Untitled
I could care less if anything stays underground (no such thing anyway, especially with the internet and media saturation). I haven't worried about "street cred" for probably 25 years, if I ever did. That's not at all my point. The quality of the video has nothing to do with my ire - it's what it represents that set me off.
I don't mind labels and bands getting paid for their hard work. I have played in bands since 1980 and run a record label and have published zines and ran a screen printing and sticker company. As much as I would love somebody to pay me for my hard work, I'm not going to take corporate money. Period. When I was a kid, if we wanted anything we did it ourselves. If we wanted to do a show or put out a record or make t-shirts and stickers - you just went out and did it. There was a scene that supported your efforts and that's how you got paid - not taking a dollar from McDonald's. I still feel that this is the way things should be done. Everything I've done has gotten by and I've very rarely lost money on any of my projects and this has all come from the support of fans, etc who have specifically done things with because I am anti-corporate. I've had a couple of offers over the years and I turned them down (Virgin and WEA). In 1998, an instrumental song I had written and recorded in 1991 (and had forgotten about) ended up in a national ad for an insurance company (take too long to explain how they got the song). I didn't even know it until I got a pretty substantial check (I owned a TV and VCR with no access to broadcast TV). Even though I was in somewhat dire financial straits at the time, I donated the money to a homeless shelter and a food bank. It has nothing to do with "street cred" or "hip factor" or "staying underground". I just don't believe in taking corporate money for my crap. I avoid all corporate culture as much as possible and it's easier than you'd think. I can think of several labels who are doing quite well without becoming corporate whores and taking their filthy lucre. They are very successful and did it with fan support and they're bigger than any of these labels that are selling their souls.

*Record set*.
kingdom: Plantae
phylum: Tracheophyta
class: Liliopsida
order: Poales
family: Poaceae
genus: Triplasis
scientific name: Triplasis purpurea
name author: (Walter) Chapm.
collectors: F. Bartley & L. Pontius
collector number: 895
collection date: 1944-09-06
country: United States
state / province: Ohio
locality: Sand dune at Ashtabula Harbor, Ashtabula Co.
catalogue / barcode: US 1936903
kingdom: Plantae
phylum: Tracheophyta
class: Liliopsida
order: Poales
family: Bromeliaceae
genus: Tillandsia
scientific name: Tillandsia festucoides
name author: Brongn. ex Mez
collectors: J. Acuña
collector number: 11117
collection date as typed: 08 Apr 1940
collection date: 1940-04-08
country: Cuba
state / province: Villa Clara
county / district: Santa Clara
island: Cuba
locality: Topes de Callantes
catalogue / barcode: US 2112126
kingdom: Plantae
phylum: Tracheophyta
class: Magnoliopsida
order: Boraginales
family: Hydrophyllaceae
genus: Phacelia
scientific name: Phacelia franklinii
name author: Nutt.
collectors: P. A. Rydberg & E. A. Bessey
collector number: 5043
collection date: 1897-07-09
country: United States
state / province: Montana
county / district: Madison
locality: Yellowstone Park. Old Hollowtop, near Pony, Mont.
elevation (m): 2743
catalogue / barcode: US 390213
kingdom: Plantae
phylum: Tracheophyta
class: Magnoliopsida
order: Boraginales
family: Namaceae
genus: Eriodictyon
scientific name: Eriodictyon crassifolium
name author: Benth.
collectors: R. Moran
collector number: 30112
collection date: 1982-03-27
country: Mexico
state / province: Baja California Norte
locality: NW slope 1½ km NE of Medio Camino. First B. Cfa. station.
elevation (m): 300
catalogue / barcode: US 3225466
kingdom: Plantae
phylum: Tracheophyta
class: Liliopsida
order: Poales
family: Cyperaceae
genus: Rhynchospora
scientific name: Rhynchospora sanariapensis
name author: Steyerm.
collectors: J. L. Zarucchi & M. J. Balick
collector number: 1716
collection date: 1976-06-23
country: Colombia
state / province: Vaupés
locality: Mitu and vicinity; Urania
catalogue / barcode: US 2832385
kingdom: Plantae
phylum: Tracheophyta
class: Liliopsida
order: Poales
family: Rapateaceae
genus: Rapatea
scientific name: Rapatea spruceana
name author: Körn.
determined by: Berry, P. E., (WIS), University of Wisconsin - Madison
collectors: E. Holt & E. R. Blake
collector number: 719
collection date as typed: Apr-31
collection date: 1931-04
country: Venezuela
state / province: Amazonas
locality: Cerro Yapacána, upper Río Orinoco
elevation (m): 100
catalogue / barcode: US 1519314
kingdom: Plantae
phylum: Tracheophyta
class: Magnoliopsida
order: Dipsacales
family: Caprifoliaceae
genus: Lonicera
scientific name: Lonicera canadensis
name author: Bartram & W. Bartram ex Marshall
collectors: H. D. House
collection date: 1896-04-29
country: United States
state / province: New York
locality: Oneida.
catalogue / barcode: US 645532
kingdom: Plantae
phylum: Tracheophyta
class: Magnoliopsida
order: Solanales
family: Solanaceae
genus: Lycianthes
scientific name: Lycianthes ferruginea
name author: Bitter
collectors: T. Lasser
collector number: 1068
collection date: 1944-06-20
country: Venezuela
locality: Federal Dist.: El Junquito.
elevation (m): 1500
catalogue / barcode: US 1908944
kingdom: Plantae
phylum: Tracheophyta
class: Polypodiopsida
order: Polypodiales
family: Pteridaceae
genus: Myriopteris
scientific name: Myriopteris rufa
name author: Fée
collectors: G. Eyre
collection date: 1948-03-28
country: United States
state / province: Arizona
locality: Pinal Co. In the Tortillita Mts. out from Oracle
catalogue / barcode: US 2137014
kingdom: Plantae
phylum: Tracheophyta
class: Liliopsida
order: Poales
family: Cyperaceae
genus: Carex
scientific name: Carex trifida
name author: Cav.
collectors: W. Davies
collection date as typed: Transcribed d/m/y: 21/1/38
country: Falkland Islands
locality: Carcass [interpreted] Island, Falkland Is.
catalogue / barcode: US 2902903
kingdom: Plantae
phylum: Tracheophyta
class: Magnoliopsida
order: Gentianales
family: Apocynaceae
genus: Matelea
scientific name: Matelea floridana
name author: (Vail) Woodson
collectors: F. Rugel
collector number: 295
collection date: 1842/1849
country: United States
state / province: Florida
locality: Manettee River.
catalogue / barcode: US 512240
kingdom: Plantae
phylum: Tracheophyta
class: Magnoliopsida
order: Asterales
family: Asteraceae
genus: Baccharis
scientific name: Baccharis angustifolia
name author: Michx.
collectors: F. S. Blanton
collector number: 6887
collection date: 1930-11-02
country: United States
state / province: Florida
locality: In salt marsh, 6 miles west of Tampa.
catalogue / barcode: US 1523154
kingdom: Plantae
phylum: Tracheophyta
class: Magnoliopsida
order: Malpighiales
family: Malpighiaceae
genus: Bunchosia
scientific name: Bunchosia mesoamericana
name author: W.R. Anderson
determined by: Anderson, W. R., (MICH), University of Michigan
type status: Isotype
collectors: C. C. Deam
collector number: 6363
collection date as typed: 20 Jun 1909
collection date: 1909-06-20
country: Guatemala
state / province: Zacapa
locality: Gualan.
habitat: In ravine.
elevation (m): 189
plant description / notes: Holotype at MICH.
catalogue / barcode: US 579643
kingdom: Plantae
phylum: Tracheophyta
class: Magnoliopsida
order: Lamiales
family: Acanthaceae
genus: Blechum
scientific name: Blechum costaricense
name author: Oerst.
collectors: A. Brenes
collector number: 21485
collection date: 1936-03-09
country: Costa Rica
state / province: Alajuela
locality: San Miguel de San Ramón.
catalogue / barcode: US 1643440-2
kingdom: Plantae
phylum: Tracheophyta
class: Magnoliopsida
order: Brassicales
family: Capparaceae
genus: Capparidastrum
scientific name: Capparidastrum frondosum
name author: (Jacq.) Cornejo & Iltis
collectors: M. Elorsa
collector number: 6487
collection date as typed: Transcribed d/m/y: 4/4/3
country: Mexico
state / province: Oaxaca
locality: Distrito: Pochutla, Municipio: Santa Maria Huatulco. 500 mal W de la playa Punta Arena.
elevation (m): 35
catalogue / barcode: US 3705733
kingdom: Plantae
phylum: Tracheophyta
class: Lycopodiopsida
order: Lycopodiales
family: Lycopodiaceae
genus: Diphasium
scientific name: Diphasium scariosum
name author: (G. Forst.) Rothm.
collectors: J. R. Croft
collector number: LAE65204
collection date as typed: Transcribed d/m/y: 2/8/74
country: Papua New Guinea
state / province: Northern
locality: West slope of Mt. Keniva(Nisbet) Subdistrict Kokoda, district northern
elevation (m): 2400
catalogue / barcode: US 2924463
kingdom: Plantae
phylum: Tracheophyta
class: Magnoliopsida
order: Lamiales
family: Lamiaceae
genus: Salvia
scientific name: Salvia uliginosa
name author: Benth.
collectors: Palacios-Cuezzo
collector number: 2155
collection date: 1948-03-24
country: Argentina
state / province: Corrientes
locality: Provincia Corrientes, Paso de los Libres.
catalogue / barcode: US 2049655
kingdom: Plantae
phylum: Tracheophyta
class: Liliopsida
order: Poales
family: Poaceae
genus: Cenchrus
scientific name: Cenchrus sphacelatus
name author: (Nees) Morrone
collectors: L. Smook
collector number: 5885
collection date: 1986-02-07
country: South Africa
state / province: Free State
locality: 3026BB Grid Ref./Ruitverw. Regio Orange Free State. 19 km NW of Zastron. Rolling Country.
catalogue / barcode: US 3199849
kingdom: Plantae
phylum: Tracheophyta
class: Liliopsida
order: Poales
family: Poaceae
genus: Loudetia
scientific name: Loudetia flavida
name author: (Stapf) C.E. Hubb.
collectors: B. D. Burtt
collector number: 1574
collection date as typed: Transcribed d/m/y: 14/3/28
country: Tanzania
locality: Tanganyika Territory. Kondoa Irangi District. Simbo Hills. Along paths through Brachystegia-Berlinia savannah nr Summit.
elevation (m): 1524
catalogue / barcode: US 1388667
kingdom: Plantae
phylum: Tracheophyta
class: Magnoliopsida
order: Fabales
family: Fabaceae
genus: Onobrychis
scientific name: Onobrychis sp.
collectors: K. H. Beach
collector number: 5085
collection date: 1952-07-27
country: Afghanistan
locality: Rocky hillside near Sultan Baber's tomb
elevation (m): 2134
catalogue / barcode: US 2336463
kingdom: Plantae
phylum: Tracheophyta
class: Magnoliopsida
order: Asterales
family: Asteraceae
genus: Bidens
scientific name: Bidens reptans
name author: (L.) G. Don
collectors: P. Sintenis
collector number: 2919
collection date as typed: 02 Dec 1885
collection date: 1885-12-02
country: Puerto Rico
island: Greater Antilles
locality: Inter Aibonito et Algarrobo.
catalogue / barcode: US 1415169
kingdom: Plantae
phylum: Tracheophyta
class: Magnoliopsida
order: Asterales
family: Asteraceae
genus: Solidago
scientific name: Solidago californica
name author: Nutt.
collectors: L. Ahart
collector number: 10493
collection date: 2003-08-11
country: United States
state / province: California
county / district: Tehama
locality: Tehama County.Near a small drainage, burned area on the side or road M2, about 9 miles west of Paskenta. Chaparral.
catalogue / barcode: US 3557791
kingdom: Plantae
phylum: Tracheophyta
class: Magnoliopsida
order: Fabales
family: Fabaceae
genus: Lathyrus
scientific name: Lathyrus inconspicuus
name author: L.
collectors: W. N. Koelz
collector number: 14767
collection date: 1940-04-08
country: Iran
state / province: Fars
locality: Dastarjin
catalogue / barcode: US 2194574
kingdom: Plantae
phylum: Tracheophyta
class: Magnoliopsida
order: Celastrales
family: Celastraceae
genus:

*Work instructions*.
What comes next in the post on turning down corporate money? Write the passage that follows its final sentence. The items are separate from the post on turning down corporate money and have no connection to it.

*Expected output*.
A good chunk of these bands are about as real as the tits on a Barbie. When you interview some of these bands and they don't have any reference point for the music they're playing, it makes you wonder. They don't know anything about the 60s bands or even the 80s garage bands that made all of this possible. They don't know anything about the people who built this from the ground up. That's not only unforgivable, it's suspect (age is NO excuse, especially with the availability of all of this stuff). It's just like when punk broke in the 70s, bands were all of the sudden "punk" bands because they saw it as a way to get noticed. The same thing's happening with this. I don't see most of these bands as the "real deal" - I see them as just the opposite. I'm not operating in a vacuum here or sitting in an ivory tower pontificating. I am actively involved as a promoter, a label owner, a "musician" and a "journalist" and have been doing this shit for 30 years (shit, I am old!). I call bullshit on most of these newer bands.
Most importantly, I am a crotchety old fuck and earned the right to be a fucking curmudgeon.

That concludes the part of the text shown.